Europe leads globally with 224 clean industrial projects, followed by China with 148. However, when it comes to project delivery, China, the world’s second-largest economy, leads the race with 54 projects at FID, compared to Europe’s 35. Of the 19 projects to secure funding in 2025, 12 are based in China.

Outside China, the report notes, 70 projects worldwide are considered “poised” for investment based on partial financing, offtake agreements, or technology. “These projects, primarily focused on low-carbon ammonia, sustainable aviation fuels, and green cement and steel, represent an immediate USD 140 billion opportunity,” the report states, adding that four of these high-potential projects are located in the MENAT (MENA + Turkey) region.

In the Middle East, countries are increasingly viewing clean energy as a policy option, as their economies seek to pivot away from an over-reliance on oil-based revenue streams. Assisting in this transition are the region’s sovereign wealth funds (SWFs), which are increasingly investing in critical minerals and downstream energy transition projects. As of July 2025, SWFs in the Middle East and North Africa (MENA) region were managing over USD 5 trillion in assets, with Saudi Arabia and the United Arab Emirates (UAE) accounting for two-thirds of the region’s efforts.

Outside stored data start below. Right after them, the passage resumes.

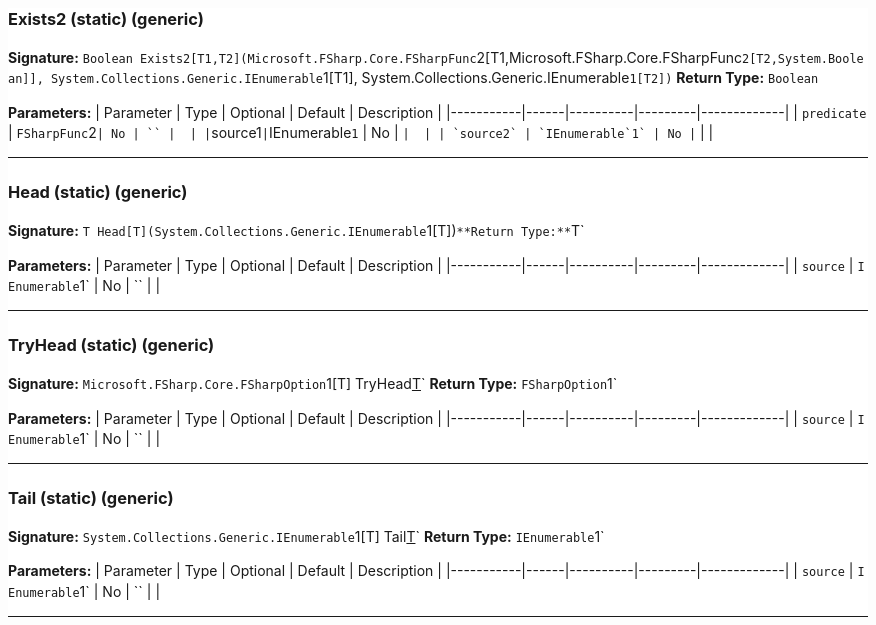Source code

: 
### Exists2 (static) (generic)

**Signature:** `Boolean Exists2[T1,T2](Microsoft.FSharp.Core.FSharpFunc`2[T1,Microsoft.FSharp.Core.FSharpFunc`2[T2,System.Boolean]], System.Collections.Generic.IEnumerable`1[T1], System.Collections.Generic.IEnumerable`1[T2])`
**Return Type:** `Boolean`

**Parameters:**
| Parameter | Type | Optional | Default | Description |
|-----------|------|----------|---------|-------------|
| `predicate` | `FSharpFunc`2` | No | `` |  |
| `source1` | `IEnumerable`1` | No | `` |  |
| `source2` | `IEnumerable`1` | No | `` |  |

---

### Head (static) (generic)

**Signature:** `T Head[T](System.Collections.Generic.IEnumerable`1[T])`
**Return Type:** `T`

**Parameters:**
| Parameter | Type | Optional | Default | Description |
|-----------|------|----------|---------|-------------|
| `source` | `IEnumerable`1` | No | `` |  |

---

### TryHead (static) (generic)

**Signature:** `Microsoft.FSharp.Core.FSharpOption`1[T] TryHead[T](System.Collections.Generic.IEnumerable`1[T])`
**Return Type:** `FSharpOption`1`

**Parameters:**
| Parameter | Type | Optional | Default | Description |
|-----------|------|----------|---------|-------------|
| `source` | `IEnumerable`1` | No | `` |  |

---

### Tail (static) (generic)

**Signature:** `System.Collections.Generic.IEnumerable`1[T] Tail[T](System.Collections.Generic.IEnumerable`1[T])`
**Return Type:** `IEnumerable`1`

**Parameters:**
| Parameter | Type | Optional | Default | Description |
|-----------|------|----------|---------|-------------|
| `source` | `IEnumerable`1` | No | `` |  |

---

Many Middle Eastern SWFs have invested in critical mineral and energy transition projects both domestically and internationally. For example, Saudi Arabia’s Public Investment Fund (PIF) is now a majority shareholder of US-based Lucid Motors, having invested USD 1 billion into the automaker. Manara Minerals, a joint venture between PIF and Ma’aden that invests in global mining assets in emerging markets, invested USD 2.5 billion for a 10% stake in Vale Base Metals.

The Qatar Investment Authority (QIA) has emerged as the largest institutional investor in the global mining company Glencore, in addition to investing USD 180 million in TechMet, a US/Ireland company that invests in critical mineral projects worldwide.

Technology developers have also attracted SWF capital. Massachusetts-based Ascend Elements received investment from both QIA and Oman’s SWF, the Oman Investment Authority (OIA). QIA also invested in solid-state innovator QuantumScape, while OIA has invested in silicon anode developer Group14.